Not many women in surgery
According to Dr Malan, surgery historically has a bad name due to the hours and demands of the job. Surgeons need to be available almost all the time – a schedule that fails to conform to the traditional expectations of women. This is even more so for vascular surgery, as many of our patients require emergency care that does not respect “working hours”. On the other hand, says Dr Malan, she believes most women possess the ability to multitask efficiently.

“Not only can we do a number of things at once, but can also do them well. Females have mastered the art of balancing the demands of both their work- and personal-lives more and more and society is generally more receptive to this as well. This provides a definite advantage to not only function, but flourish in the field of surgery and vascular surgery.”

The first step to get more women involved in this field, says Dr Malan, is to show it can be done.  Females are featuring in surgical leadership roles worldwide on an increasing front and prominent role models are key to igniting interest and self-belief. 

Harvard University Surgical Leadership Programme
Dr Malan graduated from the Harvard University Surgical Leadership Programme in April this year and says it was an amazing experience to liaise with colleagues in leadership roles within their respective surgical departments across the globe.

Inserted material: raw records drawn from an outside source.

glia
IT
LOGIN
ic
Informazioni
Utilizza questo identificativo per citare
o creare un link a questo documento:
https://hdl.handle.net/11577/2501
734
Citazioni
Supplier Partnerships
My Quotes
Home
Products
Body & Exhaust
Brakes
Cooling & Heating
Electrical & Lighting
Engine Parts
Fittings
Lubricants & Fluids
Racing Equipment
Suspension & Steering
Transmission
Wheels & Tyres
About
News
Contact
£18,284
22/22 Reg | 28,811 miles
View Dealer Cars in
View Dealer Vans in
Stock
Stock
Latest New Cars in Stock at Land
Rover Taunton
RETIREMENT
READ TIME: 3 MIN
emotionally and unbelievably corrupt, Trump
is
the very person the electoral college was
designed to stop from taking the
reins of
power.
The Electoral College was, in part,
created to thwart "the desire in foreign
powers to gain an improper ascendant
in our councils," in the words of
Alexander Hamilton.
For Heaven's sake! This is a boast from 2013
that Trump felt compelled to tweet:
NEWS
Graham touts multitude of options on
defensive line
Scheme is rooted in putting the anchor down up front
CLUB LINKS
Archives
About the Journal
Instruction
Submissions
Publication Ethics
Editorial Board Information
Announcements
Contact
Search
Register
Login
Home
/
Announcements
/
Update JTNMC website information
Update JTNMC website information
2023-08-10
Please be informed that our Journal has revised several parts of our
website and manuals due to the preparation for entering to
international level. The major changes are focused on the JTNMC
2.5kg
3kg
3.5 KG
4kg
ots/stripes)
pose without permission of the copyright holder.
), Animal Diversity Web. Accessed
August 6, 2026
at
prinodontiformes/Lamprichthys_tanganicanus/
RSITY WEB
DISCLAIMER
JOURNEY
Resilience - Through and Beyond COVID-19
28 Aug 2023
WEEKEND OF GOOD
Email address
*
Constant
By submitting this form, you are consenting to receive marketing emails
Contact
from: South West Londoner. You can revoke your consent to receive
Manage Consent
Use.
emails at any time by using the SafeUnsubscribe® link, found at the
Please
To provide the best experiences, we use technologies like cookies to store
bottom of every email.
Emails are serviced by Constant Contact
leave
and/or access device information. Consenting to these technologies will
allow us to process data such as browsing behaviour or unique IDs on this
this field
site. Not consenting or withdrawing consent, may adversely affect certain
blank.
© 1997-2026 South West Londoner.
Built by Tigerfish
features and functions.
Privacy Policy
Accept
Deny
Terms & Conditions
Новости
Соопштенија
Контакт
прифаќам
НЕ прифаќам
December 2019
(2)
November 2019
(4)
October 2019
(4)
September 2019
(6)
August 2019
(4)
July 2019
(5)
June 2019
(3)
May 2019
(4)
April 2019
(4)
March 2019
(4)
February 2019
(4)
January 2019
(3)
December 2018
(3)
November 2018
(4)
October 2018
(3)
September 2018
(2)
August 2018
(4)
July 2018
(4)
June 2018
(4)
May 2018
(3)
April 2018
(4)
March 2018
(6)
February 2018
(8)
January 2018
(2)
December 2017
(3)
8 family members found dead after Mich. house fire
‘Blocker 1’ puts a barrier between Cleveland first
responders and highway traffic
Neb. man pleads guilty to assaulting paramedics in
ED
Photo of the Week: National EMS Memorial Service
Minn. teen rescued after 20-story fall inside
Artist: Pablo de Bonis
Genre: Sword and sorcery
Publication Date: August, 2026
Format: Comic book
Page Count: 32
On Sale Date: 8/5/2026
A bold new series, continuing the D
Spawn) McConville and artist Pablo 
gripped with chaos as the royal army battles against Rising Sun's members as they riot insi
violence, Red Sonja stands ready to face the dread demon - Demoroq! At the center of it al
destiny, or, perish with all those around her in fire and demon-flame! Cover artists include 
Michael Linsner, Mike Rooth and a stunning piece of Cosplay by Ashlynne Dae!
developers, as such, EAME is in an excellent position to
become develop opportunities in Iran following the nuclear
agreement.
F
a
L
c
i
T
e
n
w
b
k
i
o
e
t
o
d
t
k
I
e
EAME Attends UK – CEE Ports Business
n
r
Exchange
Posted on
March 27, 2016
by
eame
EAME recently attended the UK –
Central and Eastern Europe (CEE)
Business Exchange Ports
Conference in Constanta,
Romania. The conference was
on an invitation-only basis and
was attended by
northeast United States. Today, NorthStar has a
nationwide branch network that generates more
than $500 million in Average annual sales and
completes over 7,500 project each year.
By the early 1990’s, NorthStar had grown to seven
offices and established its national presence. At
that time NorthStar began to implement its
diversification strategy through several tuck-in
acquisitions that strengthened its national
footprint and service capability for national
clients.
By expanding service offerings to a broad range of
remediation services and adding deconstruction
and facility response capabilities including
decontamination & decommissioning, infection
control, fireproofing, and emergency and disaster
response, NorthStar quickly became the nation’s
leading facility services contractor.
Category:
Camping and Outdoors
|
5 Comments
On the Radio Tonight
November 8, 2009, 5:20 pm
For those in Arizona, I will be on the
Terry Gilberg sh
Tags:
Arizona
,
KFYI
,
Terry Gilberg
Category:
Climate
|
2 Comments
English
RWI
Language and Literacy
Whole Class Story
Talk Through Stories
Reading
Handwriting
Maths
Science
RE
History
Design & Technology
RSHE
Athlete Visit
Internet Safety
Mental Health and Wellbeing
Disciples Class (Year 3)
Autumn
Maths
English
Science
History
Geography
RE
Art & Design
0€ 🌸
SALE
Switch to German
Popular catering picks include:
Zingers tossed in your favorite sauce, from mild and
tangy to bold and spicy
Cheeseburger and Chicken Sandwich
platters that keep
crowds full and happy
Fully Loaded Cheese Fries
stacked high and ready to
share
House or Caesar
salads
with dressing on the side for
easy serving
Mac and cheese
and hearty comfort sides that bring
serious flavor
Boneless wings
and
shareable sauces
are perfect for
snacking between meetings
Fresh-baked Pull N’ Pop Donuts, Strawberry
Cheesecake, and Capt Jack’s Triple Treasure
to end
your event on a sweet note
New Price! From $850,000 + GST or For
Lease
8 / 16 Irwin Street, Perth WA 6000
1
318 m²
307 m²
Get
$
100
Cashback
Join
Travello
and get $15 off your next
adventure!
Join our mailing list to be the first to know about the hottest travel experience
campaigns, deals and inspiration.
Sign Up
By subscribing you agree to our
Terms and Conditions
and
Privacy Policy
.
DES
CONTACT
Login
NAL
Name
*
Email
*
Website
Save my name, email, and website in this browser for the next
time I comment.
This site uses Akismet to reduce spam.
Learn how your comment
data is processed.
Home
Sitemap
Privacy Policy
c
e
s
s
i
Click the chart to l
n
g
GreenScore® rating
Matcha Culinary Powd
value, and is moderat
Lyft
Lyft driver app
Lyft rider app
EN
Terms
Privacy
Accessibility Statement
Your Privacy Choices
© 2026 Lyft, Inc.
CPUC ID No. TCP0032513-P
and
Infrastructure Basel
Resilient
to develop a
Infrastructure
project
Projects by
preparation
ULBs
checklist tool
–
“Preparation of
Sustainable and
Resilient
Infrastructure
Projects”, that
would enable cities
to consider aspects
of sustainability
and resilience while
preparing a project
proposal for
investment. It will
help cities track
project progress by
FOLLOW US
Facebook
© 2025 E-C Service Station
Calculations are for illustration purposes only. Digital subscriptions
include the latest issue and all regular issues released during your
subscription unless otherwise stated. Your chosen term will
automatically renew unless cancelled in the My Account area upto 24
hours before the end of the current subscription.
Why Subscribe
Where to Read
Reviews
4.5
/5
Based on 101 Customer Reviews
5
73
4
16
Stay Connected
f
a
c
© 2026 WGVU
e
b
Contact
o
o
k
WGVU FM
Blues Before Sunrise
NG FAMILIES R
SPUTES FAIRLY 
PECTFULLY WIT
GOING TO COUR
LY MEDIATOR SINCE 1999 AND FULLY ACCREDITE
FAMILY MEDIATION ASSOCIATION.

It was an honour to represent the University of the Free State in this capacity.

According to her, Prof Francis Petersen, UFS Rector and Vice-Chancellor, was instrumental in retaining her for the university after she qualified as a vascular surgeon. She received offers from other universities and private practice, but was keen to stay on as she envisaged a career in academics. “I had a dream of building a nationally recognised quality Vascular Surgery Unit that not only excels in clinical service delivery, but also in undergraduate- and postgraduate-training – this vision was already developing as we performed the first complex endovascular aortic repair in a state hospital in South Africa in 2019. Prof Petersen made time to listen to my dream and initiated the process for me to start realising it.”

She would like to give credit to her predecessors, particularly Prof Renald Barry who has been a mentor to her and with whom she had the privilege of operating until last year. In addition, she would like to thank her colleagues in the Department of Surgery and Vascular Surgery, who continue to inspire her every day.